Thursday, November 12, 2009

ATR: To the Defense of Archives (and the English Language)

I'm throwing down the gauntlet. I'm tired of people mis-using the term "archival" and now I see that the term "archivist" is going to start to be abused. I've engaged in a periodic running battle with Benjamin Wright. He's a lawyer; I'm not. I probably shouldn't single him out here, but unfortunately, he pops up on my Google Reader blogs and his usage gets in my face. Small apology to Mr. Wright for picking on him, because there are undoubtedly many sinners in this space.

Someone tell me when this term became a noun. Checking, "archival" is an adjective. However, I keep seeing the term used as a noun, generally in combination with "email", as in "email archival". What the heck is that?

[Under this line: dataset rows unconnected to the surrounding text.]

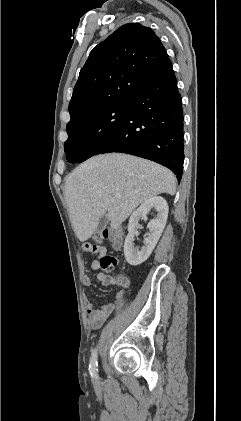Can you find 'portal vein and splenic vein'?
Segmentation results:
<instances>
[{
  "label": "portal vein and splenic vein",
  "mask_w": 241,
  "mask_h": 421,
  "mask_svg": "<svg viewBox=\"0 0 241 421\" xmlns=\"http://www.w3.org/2000/svg\"><path fill=\"white\" fill-rule=\"evenodd\" d=\"M114 197L115 198H118V197H120V194L119 193H114Z\"/></svg>",
  "instance_id": "portal-vein-and-splenic-vein-1"
}]
</instances>
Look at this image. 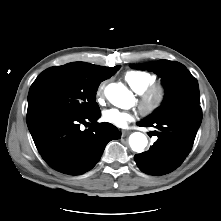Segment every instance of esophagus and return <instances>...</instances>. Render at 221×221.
I'll return each mask as SVG.
<instances>
[{
    "label": "esophagus",
    "mask_w": 221,
    "mask_h": 221,
    "mask_svg": "<svg viewBox=\"0 0 221 221\" xmlns=\"http://www.w3.org/2000/svg\"><path fill=\"white\" fill-rule=\"evenodd\" d=\"M129 133V131H122V137L127 136Z\"/></svg>",
    "instance_id": "34e87169"
}]
</instances>
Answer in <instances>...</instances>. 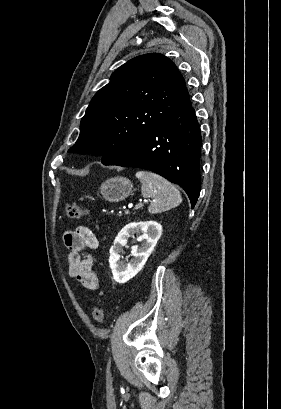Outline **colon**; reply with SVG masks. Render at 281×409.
<instances>
[{
    "label": "colon",
    "mask_w": 281,
    "mask_h": 409,
    "mask_svg": "<svg viewBox=\"0 0 281 409\" xmlns=\"http://www.w3.org/2000/svg\"><path fill=\"white\" fill-rule=\"evenodd\" d=\"M66 213L70 218L82 219L85 216V213L82 207L76 203H70L66 206ZM104 310L103 307L99 304L94 306L93 309V319L97 325H100L103 322Z\"/></svg>",
    "instance_id": "1"
}]
</instances>
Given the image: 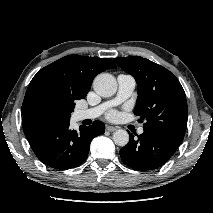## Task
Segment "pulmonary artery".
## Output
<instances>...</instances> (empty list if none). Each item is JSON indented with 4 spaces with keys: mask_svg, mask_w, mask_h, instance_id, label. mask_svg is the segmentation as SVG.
I'll return each mask as SVG.
<instances>
[{
    "mask_svg": "<svg viewBox=\"0 0 213 213\" xmlns=\"http://www.w3.org/2000/svg\"><path fill=\"white\" fill-rule=\"evenodd\" d=\"M117 82H118V91L114 99L93 108L78 110L75 114L76 120L81 121L85 119L97 118L108 108L120 104L124 100L128 99L135 89L136 86L135 79L131 75L120 74L117 77ZM143 132H144L143 127H140L138 129V133L142 134Z\"/></svg>",
    "mask_w": 213,
    "mask_h": 213,
    "instance_id": "pulmonary-artery-1",
    "label": "pulmonary artery"
}]
</instances>
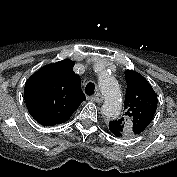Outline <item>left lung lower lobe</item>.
I'll return each instance as SVG.
<instances>
[{
  "label": "left lung lower lobe",
  "mask_w": 177,
  "mask_h": 177,
  "mask_svg": "<svg viewBox=\"0 0 177 177\" xmlns=\"http://www.w3.org/2000/svg\"><path fill=\"white\" fill-rule=\"evenodd\" d=\"M109 130L112 134H114L116 137H121L120 136V132L118 130H116L115 128H113L111 125L109 126Z\"/></svg>",
  "instance_id": "left-lung-lower-lobe-1"
}]
</instances>
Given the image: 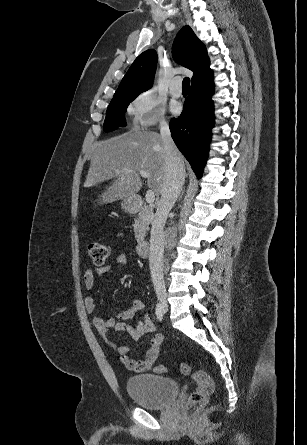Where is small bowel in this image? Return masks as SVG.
Wrapping results in <instances>:
<instances>
[{
  "label": "small bowel",
  "instance_id": "c3829d8e",
  "mask_svg": "<svg viewBox=\"0 0 307 445\" xmlns=\"http://www.w3.org/2000/svg\"><path fill=\"white\" fill-rule=\"evenodd\" d=\"M129 262L128 256L124 253L116 256L114 261L100 268H88L84 273V284L88 290L93 289L97 276L109 273L114 266H125ZM85 307L89 314H95L97 307L92 297L85 299ZM144 303L139 300H133L132 304L116 316L103 318L95 315L93 325L98 333L105 339L107 344L115 349L120 355L123 364L131 371L136 373L149 370L158 358L163 336L155 334V324L147 314H143ZM134 321V323H131ZM111 330L126 331L133 339L138 340L145 334H152L149 341V347L144 359L129 358L130 349L127 346H119L115 341L108 337Z\"/></svg>",
  "mask_w": 307,
  "mask_h": 445
}]
</instances>
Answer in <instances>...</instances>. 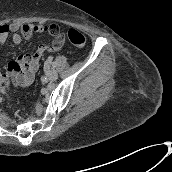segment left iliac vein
Here are the masks:
<instances>
[{"mask_svg":"<svg viewBox=\"0 0 172 172\" xmlns=\"http://www.w3.org/2000/svg\"><path fill=\"white\" fill-rule=\"evenodd\" d=\"M46 75L50 81H55L58 78V73L54 69H49V63H46Z\"/></svg>","mask_w":172,"mask_h":172,"instance_id":"4c4485c4","label":"left iliac vein"}]
</instances>
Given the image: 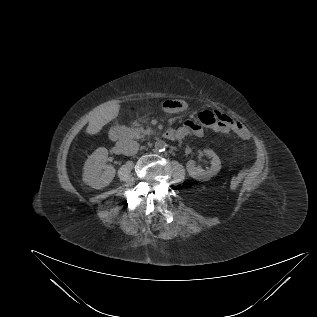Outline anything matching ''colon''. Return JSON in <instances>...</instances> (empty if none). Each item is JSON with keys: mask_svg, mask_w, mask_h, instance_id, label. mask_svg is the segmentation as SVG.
Returning <instances> with one entry per match:
<instances>
[{"mask_svg": "<svg viewBox=\"0 0 317 317\" xmlns=\"http://www.w3.org/2000/svg\"><path fill=\"white\" fill-rule=\"evenodd\" d=\"M199 120L206 126H216L219 123L220 117L216 111L204 110L198 115Z\"/></svg>", "mask_w": 317, "mask_h": 317, "instance_id": "obj_1", "label": "colon"}]
</instances>
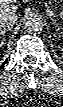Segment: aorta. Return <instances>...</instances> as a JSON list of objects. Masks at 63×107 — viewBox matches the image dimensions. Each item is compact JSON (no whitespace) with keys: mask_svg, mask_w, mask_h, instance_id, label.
Masks as SVG:
<instances>
[{"mask_svg":"<svg viewBox=\"0 0 63 107\" xmlns=\"http://www.w3.org/2000/svg\"><path fill=\"white\" fill-rule=\"evenodd\" d=\"M43 29V22L38 17H29L25 22V30L29 34H39Z\"/></svg>","mask_w":63,"mask_h":107,"instance_id":"obj_1","label":"aorta"}]
</instances>
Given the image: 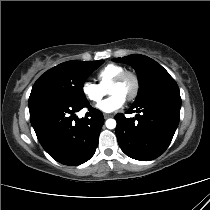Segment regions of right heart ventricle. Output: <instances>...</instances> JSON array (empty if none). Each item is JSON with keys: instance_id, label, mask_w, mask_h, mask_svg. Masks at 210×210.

Arguably, you could say "archival email" and that would (sort of) have meaning, but "email archival" has no meaning in the English language. You could also say "email archive", but I'd rather that you didn't.

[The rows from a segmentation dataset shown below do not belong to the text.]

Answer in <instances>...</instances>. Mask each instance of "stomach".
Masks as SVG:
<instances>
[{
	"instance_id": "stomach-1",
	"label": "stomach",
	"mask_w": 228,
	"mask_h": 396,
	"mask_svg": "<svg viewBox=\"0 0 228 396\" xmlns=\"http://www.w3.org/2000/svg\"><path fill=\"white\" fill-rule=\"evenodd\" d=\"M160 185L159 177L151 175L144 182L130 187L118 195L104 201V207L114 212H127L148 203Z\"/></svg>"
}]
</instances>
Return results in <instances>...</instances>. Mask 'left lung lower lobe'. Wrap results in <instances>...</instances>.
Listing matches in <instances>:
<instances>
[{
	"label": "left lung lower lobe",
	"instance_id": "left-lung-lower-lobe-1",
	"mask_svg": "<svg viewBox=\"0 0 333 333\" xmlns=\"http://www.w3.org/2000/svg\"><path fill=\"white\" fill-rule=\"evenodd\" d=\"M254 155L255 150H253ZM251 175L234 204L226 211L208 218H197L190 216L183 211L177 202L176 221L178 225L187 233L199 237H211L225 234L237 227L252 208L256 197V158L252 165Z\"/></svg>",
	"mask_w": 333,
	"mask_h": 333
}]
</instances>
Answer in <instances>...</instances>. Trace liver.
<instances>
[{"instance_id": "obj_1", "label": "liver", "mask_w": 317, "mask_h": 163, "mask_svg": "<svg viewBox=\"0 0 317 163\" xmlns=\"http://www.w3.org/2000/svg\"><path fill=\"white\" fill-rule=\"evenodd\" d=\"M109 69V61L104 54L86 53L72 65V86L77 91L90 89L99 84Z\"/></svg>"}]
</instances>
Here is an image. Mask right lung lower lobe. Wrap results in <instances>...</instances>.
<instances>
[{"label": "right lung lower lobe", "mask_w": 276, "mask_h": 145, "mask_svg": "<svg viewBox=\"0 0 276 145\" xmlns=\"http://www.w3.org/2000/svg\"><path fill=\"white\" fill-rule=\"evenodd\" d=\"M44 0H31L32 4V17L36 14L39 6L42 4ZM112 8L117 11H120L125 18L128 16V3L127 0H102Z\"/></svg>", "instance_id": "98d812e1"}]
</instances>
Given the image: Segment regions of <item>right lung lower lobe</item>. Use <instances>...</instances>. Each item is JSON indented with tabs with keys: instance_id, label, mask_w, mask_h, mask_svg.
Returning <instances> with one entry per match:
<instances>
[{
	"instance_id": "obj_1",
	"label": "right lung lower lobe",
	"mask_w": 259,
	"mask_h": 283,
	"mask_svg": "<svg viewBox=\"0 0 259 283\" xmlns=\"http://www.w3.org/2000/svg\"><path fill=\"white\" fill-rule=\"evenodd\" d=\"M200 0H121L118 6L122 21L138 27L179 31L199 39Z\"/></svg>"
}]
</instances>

In this post, Mr. Wright says,
Many lawyers and archivists recommend, for example, that email systems be configured to purge email, by default, after only . . . 15 days or 30 days.
ARCHIVISTS say this? Whoa! At least in North America, an archivist is generally assigned to be the custodian of historical records. In other parts of the world, an archivist is the de facto records manager for an organization. But I would suggest that at least this records manager (and fallen away archivist) would never suggest that all email be deleted in short order. Email is a means of transport and storage for information. Paper is also a means of transport and storage for information. The content value of the information drives the retention period, not the means of transport and storage. If you are going to suggest that "email" has a particular retention period, then you also have to set a retention period for "paper".

Now records managers have been known to be accused of being Conan the Shredder from time to time by our colleagues who toil in historical archives. If anything, when conflicts arise regarding destruction of records in the information professions, it's archivists thinking records manager are too quick to destroy records and records managers thinking archivists are too slow.

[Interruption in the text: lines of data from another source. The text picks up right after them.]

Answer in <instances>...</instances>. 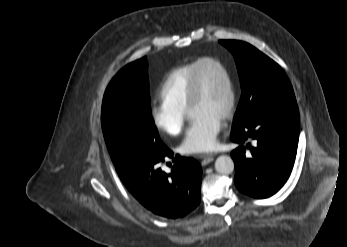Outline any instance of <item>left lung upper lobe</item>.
<instances>
[{
	"label": "left lung upper lobe",
	"mask_w": 347,
	"mask_h": 247,
	"mask_svg": "<svg viewBox=\"0 0 347 247\" xmlns=\"http://www.w3.org/2000/svg\"><path fill=\"white\" fill-rule=\"evenodd\" d=\"M234 56L242 95L233 128L273 104L296 102L292 86L282 68L252 45L236 40H220Z\"/></svg>",
	"instance_id": "obj_1"
}]
</instances>
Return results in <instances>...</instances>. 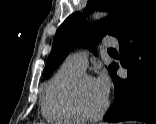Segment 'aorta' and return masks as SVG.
Returning <instances> with one entry per match:
<instances>
[{
	"mask_svg": "<svg viewBox=\"0 0 156 124\" xmlns=\"http://www.w3.org/2000/svg\"><path fill=\"white\" fill-rule=\"evenodd\" d=\"M107 15V13H100V12H97V13H95L94 14V19H101V18H103L104 16H106Z\"/></svg>",
	"mask_w": 156,
	"mask_h": 124,
	"instance_id": "obj_1",
	"label": "aorta"
}]
</instances>
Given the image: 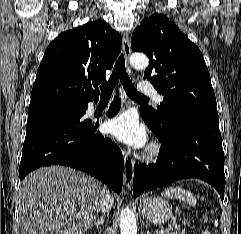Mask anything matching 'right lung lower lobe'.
<instances>
[{"instance_id": "obj_1", "label": "right lung lower lobe", "mask_w": 241, "mask_h": 234, "mask_svg": "<svg viewBox=\"0 0 241 234\" xmlns=\"http://www.w3.org/2000/svg\"><path fill=\"white\" fill-rule=\"evenodd\" d=\"M120 104L118 98L114 100L108 117L119 112ZM87 108L84 104L73 113L28 119L20 179L39 167L66 165L96 177L117 194L121 192L124 166L121 150L96 131L99 120L83 118Z\"/></svg>"}]
</instances>
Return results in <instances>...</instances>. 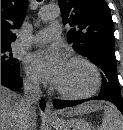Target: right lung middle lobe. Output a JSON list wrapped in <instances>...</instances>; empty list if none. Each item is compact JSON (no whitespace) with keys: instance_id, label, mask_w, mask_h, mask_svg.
Wrapping results in <instances>:
<instances>
[{"instance_id":"1","label":"right lung middle lobe","mask_w":123,"mask_h":130,"mask_svg":"<svg viewBox=\"0 0 123 130\" xmlns=\"http://www.w3.org/2000/svg\"><path fill=\"white\" fill-rule=\"evenodd\" d=\"M1 69L20 73L19 61L13 58L11 45H1Z\"/></svg>"}]
</instances>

So my thinking is that Mr. Wright is considering IT storage management professionals to be "archivists" (these are the same folks who have to manage all those email "archivals", I guess, so they must be "archivists"). Let's put a stop to this nonsense right now. We have enough difficulty explaining the difference between "backups" and "archives" to the IT folks. And when you insert a "real" archivist into the mix (because your organization has an historical archive), people get really confused.

I would suggest the following: the storage location for information is a "repository", regardless of the physical form of the information. So when you retain email, it is retained in an email repository. When you retain hard copy, you store it in a hard copy repository. The discipline of managing the repository is "storage management". The discipline of setting the retention period for an organization's records is "records management" or "retention management" or even some flavor of "governance".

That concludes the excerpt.